Se o Ministério de Minas e Energia tinha pressa, o Ibama tinha seu compromisso com o mandato constitucional e precisava autorizar ou não com base em requisitos estritamente técnicos. Graças à autonomia do regulador, a decisão tomada é livre de quaisquer suspeitas de regularidade ou não. Não deveria haver questionamos sobre isso até porque a autorização se refere às pesquisas e não, ainda, à extração de óleo em si.
Foi muito comentado na imprensa sobre um possível timing ruim da decisão que ocorreu às vésperas da COP 30 de Belém, mas essa ocorrência é justamente uma comprovação de que a atuação do Ibama foi isenta de pressões políticas do ministério ao qual faz parte, o do Meio Ambiente.
Sobre o contexto externo, infelizmente o mundo vê uma regressão do conjunto de práticas verdes que visam a melhoria da composição do investimento em prol dos combustíveis não fósseis. O recente desmonte da aliança dos bancos globais pelo Net Zero é o ícone dessa virada de chave que se consolidou com o retorno de Trump à Casa Branca.
Fechar os olhos para a captação de retornos em fósseis é tapar o sol com a peneira e reconhecer isso passa longe de abandonar os projetos verdes com foco na transição energética para a energia limpa. Mas o momento é de complementação de fontes de energia.

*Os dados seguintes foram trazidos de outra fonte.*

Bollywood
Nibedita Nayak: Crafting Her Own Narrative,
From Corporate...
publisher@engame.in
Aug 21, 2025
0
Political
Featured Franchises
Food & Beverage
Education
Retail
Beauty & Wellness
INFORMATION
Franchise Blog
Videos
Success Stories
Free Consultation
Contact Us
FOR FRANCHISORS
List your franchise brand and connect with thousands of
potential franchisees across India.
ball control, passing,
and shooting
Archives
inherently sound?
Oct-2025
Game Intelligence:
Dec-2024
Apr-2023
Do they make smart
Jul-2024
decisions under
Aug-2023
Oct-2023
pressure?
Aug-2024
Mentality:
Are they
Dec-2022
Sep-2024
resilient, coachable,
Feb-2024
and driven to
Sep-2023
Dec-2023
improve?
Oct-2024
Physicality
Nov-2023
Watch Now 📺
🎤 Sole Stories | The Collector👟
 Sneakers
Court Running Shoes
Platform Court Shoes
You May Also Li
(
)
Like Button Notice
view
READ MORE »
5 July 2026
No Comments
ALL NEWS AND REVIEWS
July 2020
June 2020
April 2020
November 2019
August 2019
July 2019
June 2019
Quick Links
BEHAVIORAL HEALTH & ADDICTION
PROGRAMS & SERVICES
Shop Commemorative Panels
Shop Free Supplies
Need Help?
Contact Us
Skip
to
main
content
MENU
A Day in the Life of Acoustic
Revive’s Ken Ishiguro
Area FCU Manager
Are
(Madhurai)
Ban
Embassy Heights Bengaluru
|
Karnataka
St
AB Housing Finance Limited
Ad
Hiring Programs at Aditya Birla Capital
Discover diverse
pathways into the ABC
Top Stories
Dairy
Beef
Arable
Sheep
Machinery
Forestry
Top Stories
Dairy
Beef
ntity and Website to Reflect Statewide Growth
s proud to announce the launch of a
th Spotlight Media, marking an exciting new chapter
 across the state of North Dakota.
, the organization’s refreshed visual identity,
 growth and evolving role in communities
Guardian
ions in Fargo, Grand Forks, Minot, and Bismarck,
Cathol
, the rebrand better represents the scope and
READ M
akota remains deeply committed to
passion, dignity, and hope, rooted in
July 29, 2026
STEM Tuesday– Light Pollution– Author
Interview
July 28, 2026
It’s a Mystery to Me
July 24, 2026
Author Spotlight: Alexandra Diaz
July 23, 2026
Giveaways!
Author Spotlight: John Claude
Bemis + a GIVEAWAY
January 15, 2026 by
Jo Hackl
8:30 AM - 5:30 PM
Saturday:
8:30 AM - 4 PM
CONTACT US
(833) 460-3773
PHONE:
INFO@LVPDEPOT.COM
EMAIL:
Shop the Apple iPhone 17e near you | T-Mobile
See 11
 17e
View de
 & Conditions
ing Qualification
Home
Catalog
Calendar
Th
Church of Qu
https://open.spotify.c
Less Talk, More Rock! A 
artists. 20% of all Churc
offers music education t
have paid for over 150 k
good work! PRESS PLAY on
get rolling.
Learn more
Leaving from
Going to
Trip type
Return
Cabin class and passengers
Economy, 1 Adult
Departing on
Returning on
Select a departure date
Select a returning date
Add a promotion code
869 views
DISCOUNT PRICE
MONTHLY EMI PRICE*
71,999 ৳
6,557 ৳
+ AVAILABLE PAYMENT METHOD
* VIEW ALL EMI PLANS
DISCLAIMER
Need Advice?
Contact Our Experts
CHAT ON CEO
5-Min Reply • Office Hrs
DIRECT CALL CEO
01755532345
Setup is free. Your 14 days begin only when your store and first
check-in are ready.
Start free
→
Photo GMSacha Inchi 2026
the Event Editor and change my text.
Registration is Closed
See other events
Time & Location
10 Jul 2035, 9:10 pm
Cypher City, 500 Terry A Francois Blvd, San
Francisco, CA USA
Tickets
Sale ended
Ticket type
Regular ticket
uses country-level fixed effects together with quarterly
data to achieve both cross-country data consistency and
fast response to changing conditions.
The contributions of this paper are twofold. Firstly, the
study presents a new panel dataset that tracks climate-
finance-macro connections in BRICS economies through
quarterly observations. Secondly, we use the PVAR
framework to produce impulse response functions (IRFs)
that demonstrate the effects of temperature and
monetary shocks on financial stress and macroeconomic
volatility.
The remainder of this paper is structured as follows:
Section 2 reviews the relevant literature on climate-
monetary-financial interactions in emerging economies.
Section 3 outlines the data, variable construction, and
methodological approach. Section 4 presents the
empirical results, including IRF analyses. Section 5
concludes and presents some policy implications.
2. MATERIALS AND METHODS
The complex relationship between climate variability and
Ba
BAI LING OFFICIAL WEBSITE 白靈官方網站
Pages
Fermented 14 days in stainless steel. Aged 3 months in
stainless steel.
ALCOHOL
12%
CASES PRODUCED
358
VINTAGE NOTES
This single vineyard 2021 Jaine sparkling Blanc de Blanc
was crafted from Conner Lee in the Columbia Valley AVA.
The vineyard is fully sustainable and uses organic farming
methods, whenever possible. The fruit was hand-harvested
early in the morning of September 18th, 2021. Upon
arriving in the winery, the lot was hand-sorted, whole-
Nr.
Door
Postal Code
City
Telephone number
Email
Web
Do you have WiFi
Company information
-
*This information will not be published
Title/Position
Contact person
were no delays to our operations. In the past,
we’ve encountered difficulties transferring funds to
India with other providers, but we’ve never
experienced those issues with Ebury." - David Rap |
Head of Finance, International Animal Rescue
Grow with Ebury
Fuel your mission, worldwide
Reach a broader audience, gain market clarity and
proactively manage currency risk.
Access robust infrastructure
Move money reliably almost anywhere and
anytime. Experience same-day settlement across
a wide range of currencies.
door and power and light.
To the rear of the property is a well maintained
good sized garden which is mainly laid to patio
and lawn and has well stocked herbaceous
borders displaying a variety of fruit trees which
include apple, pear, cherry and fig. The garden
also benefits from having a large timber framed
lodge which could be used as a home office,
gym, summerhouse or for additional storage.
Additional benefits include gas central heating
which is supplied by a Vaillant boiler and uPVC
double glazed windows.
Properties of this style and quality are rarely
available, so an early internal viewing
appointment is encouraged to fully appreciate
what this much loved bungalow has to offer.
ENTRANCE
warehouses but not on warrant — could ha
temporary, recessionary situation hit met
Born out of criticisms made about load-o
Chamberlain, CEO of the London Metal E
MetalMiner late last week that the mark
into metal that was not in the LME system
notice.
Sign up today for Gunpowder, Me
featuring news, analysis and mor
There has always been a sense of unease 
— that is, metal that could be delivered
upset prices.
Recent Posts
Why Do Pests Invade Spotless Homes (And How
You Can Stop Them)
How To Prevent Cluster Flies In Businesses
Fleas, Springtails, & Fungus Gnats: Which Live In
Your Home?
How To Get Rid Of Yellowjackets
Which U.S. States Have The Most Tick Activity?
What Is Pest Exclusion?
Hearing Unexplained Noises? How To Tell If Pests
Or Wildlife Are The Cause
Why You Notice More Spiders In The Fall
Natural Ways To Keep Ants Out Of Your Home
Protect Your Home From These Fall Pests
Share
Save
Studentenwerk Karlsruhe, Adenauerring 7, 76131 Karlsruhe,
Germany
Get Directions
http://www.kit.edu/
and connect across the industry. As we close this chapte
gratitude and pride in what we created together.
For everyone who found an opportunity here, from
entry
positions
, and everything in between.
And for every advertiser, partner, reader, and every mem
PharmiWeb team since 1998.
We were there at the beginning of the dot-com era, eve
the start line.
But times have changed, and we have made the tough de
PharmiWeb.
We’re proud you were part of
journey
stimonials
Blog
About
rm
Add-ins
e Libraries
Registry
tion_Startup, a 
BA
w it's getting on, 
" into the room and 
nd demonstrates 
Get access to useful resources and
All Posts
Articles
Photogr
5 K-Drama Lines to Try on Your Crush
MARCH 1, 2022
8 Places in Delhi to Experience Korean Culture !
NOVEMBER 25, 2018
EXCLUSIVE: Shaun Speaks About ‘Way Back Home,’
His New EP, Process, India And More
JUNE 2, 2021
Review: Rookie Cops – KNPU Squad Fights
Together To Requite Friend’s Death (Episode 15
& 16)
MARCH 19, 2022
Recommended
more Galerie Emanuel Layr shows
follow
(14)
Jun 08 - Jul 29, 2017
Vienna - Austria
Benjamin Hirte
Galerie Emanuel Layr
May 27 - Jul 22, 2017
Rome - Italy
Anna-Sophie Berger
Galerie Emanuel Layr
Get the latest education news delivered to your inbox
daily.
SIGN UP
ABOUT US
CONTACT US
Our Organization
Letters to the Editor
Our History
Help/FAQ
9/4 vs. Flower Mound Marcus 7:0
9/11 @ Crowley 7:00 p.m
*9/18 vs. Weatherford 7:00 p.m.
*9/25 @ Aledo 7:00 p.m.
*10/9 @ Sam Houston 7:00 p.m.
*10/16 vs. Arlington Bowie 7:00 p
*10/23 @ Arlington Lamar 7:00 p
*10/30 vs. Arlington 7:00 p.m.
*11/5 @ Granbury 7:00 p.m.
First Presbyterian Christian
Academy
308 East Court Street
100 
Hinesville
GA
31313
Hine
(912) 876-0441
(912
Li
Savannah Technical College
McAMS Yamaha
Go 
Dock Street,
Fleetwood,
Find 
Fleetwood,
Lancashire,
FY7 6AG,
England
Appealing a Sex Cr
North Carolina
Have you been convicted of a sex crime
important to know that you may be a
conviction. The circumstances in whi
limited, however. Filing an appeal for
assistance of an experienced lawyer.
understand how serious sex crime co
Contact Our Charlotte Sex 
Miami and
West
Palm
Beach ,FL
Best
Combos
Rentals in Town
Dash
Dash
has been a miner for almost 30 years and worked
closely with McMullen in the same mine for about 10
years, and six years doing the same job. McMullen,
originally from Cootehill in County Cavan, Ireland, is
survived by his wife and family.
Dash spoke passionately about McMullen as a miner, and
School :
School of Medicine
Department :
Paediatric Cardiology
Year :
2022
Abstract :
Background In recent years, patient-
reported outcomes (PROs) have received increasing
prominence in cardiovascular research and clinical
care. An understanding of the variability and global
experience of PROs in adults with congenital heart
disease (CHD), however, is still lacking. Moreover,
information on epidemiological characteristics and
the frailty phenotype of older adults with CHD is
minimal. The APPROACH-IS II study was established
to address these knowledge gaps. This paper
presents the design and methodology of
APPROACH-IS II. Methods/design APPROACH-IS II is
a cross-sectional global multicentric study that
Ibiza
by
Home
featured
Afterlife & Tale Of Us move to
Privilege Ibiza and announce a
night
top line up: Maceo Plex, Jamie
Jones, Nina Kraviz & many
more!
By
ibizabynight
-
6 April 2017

Nesse aspecto, mais do que nunca aumentam as obrigações do Brasil em se comprometer com a alteração da matriz energética. Uma oportunidade promissora é, em eventual regulação da exploração na Margem Equatorial, exigir como contrapartida que parcela relevante das receitas das empresas que explorarem a região seja direcionada para o Fundo Amazonas, tanto para projetos verdes, quanto para contingenciamento em caso de desastres ambientais.
Analogamente, é esperado um plano, a várias mãos, sobre como a sociedade civil e autoridades devem proceder na realização de possíveis riscos. Aproveitar os retornos da Margem Equatorial é justamente o oposto de abandonar a agenda verde que deve se fortalecer de maneira mais que compensatória ao risco assumido.
Finalmente, olhando para a produção de petróleo e para toda a cadeia de óleo e gás, a exploração na Margem Equatorial traz economias de escala justamente para o desenvolvimento de tecnologia da própria Petrobras.
Na medida em que a produção e a receita total com a venda de petróleo aumentam, os custos associados aos investimentos no desenvolvimento de novas tecnologias diminuem. Afinal, uma mesma tecnologia desenvolvida pela empresa serve para otimizar a produção e a exploração em qualquer bacia operada pela Petrobras.
Assim, acréscimos marginais de conhecimento técnico (que incluem a prevenção e a contenção de danos ambientais) tornam-se cada vez menos custosos, contribuindo para aumentar ainda mais o estoque de tecnologia da empresa, fato que justifica ainda mais a estabilidade e segurança da exploração de petróleo na região.
Assim, as preocupações da sociedade não devem ser minimizadas e o governo Lula tem um passivo nesse aspecto por conta do erro de Belo Monte.
No entanto, o fato de a decisão ser política é longe de ser um problema, pois é assentada sobre um vasto debate técnico com pontos fortes de ambos os lados. Aos mais temerosos e recorrendo a algum pragmatismo na análise, é difícil imaginar que, caso Lula rejeite a operação na Margem Equatorial, algum governo futuro fará o mesmo. E nada garante que algum governo futuro terá o comprometimento ambiental e que garanta a autonomia institucional (Petrobras e Ibama) que verifica-se até aqui no atual governo.